Le misure adottate dal governo per far fronte all’impatto del Covid sull’economia hanno portato a un deficit record del bilancio dello stato che supera il 15 per cento del Pil. Sarebbe questa, secondo economisti algerini, la causa della mancanza di liquidità. Le lunghe code davanti agli uffici postali proprio per mancanza di liquidità si sono sommate ad altri problemi come la mancanza di acqua e l’interruzione della fornitura di energia elettrica. Problemi, questi ultimi, attribuibili, secondo le ipotesi del governo, a «sabotaggi» e sui quali è stata aperta un’inchiesta. La difficoltà ai collegamenti internet ha contribuito a rendere più difficile l’isolamento.
In questa situazione la fuga in avanti del presidente Tebboune che vorrebbe accreditare l’immagine di una «Nuova Algeria» con il referendum sulla revisione della costituzione che prevede un rafforzamento dei suoi poteri, organizzato nonostante le restrizioni del Covid, non convince. La costituzione «non risolverà la crisi politica, senza il rispetto della sovranità popolare, proseguendo con la sua politica antipopolare che ha portato il paese al fallimento», sostiene un documento delle forze del Patto per l’alternativa democratica (Pad). L’opposizione alla nuova costituzione non riguarda tanto i contenuti ma la violazione degli stessi che il regime continua a perpetrare, come il rispetto della libertà di stampa e di opinione.

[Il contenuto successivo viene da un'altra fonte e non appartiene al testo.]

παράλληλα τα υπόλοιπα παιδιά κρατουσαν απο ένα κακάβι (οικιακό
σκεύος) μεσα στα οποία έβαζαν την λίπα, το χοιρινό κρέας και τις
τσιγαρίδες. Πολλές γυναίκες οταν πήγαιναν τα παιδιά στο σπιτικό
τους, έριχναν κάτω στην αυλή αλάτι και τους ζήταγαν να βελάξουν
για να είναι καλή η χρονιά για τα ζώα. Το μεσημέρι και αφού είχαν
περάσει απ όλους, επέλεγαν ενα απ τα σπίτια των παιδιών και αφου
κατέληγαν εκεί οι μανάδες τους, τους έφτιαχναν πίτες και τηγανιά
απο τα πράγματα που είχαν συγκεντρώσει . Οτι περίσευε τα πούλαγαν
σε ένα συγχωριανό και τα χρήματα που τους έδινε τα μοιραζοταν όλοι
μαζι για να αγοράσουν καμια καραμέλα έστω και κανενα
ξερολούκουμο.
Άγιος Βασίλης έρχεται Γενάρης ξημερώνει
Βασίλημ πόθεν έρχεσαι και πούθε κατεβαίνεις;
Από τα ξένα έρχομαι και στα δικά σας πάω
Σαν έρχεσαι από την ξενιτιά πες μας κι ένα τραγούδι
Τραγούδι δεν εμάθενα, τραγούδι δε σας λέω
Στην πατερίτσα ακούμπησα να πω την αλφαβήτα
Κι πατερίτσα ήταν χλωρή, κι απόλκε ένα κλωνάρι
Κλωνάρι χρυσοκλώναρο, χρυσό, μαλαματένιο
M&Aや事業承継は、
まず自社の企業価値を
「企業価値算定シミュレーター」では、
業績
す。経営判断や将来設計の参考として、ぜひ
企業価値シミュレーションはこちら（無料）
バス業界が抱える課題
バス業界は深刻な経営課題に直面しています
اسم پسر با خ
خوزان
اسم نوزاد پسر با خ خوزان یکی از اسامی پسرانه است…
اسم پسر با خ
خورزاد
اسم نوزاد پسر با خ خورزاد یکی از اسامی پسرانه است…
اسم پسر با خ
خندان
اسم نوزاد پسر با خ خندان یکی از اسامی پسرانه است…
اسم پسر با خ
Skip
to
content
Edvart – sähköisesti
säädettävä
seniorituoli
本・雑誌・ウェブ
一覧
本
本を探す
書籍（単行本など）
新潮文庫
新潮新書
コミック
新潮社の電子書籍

Anche la scelta della data è oggetto di contestazione: il 1 novembre, data dell’inizio della guerra di indipendenza, è patrimonio storico di tutti gli algerini e non può essere usurpata dal regime, sostiene l’opposizione. A rendere ancora più ambiguo l’intento del presidente sono gli altri appuntamenti del 1 novembre: Tabboune parteciperà all’inaugurazione della grande moschea di Algeri voluta da Bouteflika. Non solo viene strumentalizzata sia la religione che la rivoluzione algerina, ma si vuole celebrare un’opera che è il simbolo della corruzione, della dilapidazione di denaro pubblico (da 1 a 3 miliardi di euro, a seconda delle fonti) dei tempi di Bouteflika. È questa la «nuova Algeria»?